• _REQUIREMENT_: Please arrange the records, from the start through the line containing "ampanya, duyuru, bilgilendirmelerden e-posta" (that line included), as a Markdown table with the columns Row and Line, one row per line and no blank lines.

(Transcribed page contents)
= = = = = = =

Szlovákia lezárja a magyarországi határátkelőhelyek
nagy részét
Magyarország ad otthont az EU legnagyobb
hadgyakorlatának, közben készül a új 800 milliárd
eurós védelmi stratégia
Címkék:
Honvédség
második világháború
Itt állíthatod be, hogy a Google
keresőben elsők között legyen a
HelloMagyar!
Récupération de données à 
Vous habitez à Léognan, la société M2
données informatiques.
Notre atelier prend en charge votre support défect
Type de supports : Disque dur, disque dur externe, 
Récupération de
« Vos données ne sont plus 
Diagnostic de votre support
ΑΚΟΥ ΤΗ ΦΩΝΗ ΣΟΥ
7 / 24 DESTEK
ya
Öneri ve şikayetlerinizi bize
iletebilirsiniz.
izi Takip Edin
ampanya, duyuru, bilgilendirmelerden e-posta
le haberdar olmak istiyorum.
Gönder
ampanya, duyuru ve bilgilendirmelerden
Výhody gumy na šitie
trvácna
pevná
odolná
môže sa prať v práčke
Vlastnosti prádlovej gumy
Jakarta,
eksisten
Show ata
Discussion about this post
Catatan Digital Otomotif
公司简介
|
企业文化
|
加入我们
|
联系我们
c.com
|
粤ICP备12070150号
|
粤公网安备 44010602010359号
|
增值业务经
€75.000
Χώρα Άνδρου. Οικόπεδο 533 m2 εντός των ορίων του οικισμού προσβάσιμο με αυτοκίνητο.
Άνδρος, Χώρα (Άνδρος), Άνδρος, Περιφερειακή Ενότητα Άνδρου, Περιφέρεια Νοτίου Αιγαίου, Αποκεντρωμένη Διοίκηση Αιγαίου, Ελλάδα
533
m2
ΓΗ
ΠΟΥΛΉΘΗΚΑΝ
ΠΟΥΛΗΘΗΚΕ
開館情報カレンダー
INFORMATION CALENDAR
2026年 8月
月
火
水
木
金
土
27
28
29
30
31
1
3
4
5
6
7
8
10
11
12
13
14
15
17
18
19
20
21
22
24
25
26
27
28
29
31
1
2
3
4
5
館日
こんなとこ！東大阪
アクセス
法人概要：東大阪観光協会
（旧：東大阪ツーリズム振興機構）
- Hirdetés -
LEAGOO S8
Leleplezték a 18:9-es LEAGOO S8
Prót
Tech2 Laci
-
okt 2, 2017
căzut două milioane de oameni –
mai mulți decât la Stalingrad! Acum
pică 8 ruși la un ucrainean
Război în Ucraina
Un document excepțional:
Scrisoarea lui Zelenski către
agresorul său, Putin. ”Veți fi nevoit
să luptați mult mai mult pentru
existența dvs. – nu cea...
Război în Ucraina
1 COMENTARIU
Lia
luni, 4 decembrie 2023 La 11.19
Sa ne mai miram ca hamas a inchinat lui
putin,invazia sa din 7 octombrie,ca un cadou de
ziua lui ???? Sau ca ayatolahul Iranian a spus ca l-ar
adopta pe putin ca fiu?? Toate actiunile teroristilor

= = = = = = =

• _RESPONSE AREA_:
| Row | Line |
|---|---|
| 1 | Szlovákia lezárja a magyarországi határátkelőhelyek |
| 2 | nagy részét |
| 3 | Magyarország ad otthont az EU legnagyobb |
| 4 | hadgyakorlatának, közben készül a új 800 milliárd |
| 5 | eurós védelmi stratégia |
| 6 | Címkék: |
| 7 | Honvédség |
| 8 | második világháború |
| 9 | Itt állíthatod be, hogy a Google |
| 10 | keresőben elsők között legyen a |
| 11 | HelloMagyar! |
| 12 | Récupération de données à  |
| 13 | Vous habitez à Léognan, la société M2 |
| 14 | données informatiques. |
| 15 | Notre atelier prend en charge votre support défect |
| 16 | Type de supports : Disque dur, disque dur externe,  |
| 17 | Récupération de |
| 18 | « Vos données ne sont plus  |
| 19 | Diagnostic de votre support |
| 20 | ΑΚΟΥ ΤΗ ΦΩΝΗ ΣΟΥ |
| 21 | 7 / 24 DESTEK |
| 22 | ya |
| 23 | Öneri ve şikayetlerinizi bize |
| 24 | iletebilirsiniz. |
| 25 | izi Takip Edin |
| 26 | ampanya, duyuru, bilgilendirmelerden e-posta |